Graded on a Curve: Gordon Lightfoot,
An Introduction to Gordon Lightfoot

Robbie Robertson has called Canadian folk rock singer/songwriter Gordon Lightfoot “a national treasure,” and so he is. Canadians don’t just love their Orillia, Ontario native son, they worship him in temples that can only be entered by pilgrims clad in the holy sandals Gord wore on the cover of his 1974 LP Sundown.

And their devotion is understandable–Lightfoot has contributed many a timeless song to the world, and none other than Bob Dylan has gone on record saying that when he hears a Lightfoot song he wishes “it would last forever.”

Lightfoot wrote many a great song from 1965 to 1970 with United Artists, including “Early Morning Rain,” “Ribbon of Darkness,” and “Canadian Railroad Trilogy,” to name just a few. But he recorded his best known work for Warner/Reprise Records, with whom he signed in 1970. And it’s this work you’ll hear on 2018’s aptly titled compilation An Introduction to Gordon Lightfoot.

There are other Lightfoot compilations out there, but they either include music only your hardcore fans will want to own (see 1999’s Songbook or 2019’s The Complete Singles 1970–1980). 1975’s Gord’s Gold is arguably the best comp out there, including as it does material from both his United Artists and Warner Brothers years, but it omits “The Wreck of the Edmund Fitzgerald” (inexcusable!) and (even more inexcusable!) includes re-recordings of the songs from Lightfoot’s years with United Artists.

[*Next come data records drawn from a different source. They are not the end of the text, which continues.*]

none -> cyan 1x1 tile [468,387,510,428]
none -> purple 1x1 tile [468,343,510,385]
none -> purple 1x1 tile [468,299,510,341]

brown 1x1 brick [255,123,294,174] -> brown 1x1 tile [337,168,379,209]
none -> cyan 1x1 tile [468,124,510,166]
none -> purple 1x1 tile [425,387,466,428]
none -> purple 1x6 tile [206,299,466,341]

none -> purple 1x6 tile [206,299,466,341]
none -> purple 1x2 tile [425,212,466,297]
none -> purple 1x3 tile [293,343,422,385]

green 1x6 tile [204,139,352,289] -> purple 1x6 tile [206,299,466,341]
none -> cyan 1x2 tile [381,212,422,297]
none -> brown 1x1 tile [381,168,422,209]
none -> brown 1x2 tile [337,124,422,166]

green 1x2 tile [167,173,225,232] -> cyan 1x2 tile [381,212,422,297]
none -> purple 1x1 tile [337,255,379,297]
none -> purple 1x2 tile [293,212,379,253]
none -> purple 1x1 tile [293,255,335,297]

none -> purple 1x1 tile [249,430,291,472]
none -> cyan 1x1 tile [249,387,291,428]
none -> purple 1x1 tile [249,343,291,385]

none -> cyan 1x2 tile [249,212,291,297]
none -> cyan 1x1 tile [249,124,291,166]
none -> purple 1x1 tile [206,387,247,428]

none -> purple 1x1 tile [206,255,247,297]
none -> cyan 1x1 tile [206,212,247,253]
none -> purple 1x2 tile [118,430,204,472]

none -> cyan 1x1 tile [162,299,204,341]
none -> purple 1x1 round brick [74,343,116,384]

All ten of the tracks on An Introduction to Gordon Lightfoot provide indisputable proof that Lightfoot is the best singer-songwriter to stand his ground in Canada (Neil and Joni and Robbie defected and never looked back), and if you’re inclined to argue this fact with the peace-loving Canucks of the Great White North they might just crown you with a hockey stick and toss you into Lake Ontario.

Cut in 1970, “If You Could Read My Mind” may well be the most touching love song ever written; plaintive and bittersweet, it has moved more people over the years than Canadian Airlines. “Summer Side of Life” is a giddy sunlit pleasure with dark undertones–with its dizzying melody and talk of “young girls everywhere” it’s easy to overlook its crying boys who don’t want to go off to war.

“Beautiful” is a lush and lovely ballad: too soppy for my tastes, granted, and I’d have sooner the people who put the comp together set it aside for the up-tempo “Race Among the Ruins.” Lightfoot’s “Rainy Day People” feel your pain–if you’re feeling blue they’ve been there too. Lightfoot takes to the road on “Carefree Highway,” which isn’t really all that carefree–he’s running from a relationship gone south and sings “Now the thing that I call living /Is just being satisfied/With knowing I got no one left to blame.”

“Sundown” (which along with “If You Could Read My Mind” is the song he’ll be best remembered for) has a spaghetti western vibe. And the song’s a showdown of sorts, between Lightfoot and a beguiling lady in red he doesn’t want creeping up his backstairs. The love song “The Circle Is Small” has a sunrise feel and boasts one of the loveliest choruses I know.

“Baby Step Back” is a kissing cousin of “Sundown”: Lightfoot wants his baby to either step forward or step back, but when all is said and done he’d just as soon she left him alone. And just to prove he’s big on ultimatums, on the surprisingly slinky “Daylight Katy” he sings, “Daylight Katy come on/If you can’t follow me down/Daylight Katy go home.” Lightfoot is a complex man, and in addition to his sadness you’ll often find a touch of anger in even his breeziest songs.

On the haunting topical song “The Wreck of the Edmund Fitzgerald” Lightfoot transforms what in the great scheme of things was a minor tragedy into an epic elegy for the twenty men who perished when the SS Edmund Fitzgerald sank in Lake Ontario on November 10, 1975. Its length (the song weighs in at almost six and one-half minutes) and unrelenting verses (no choruses on this one) capture the lake’s relentless force, and Lightfoot’s deft handling of the story and his eye for the telling detail are nothing less than masterful. Who can forget the lines:

When suppertime came, the old cook came on deck sayin’
‘Fellas, it’s too rough to feed ya’
At seven PM, a main hatchway caved in, he said
‘Fellas, it’s been good to know ya’

Or the mournful stanza:

In a musty old hall in Detroit they prayed
In the maritime sailors’ cathedral
The church bell chimed ’til it rang twenty-nine times
For each man on the Edmund Fitzgerald

Gordon Lightfoot’s a living legend, and one of the premiere folk rock singer-songwriters of his, or any, time. The American listening public may know him best through a handful of songs, all of which you’ll find on this compilation, but the fine folks of Canada all know and love his entire catalogue, which is as immense as Lake Superior itself. Kinda makes you wonder if they’re keeping Gord to themselves. If they are I intend head north to ask them why, and can only hope I don’t end up in Lake Ontario.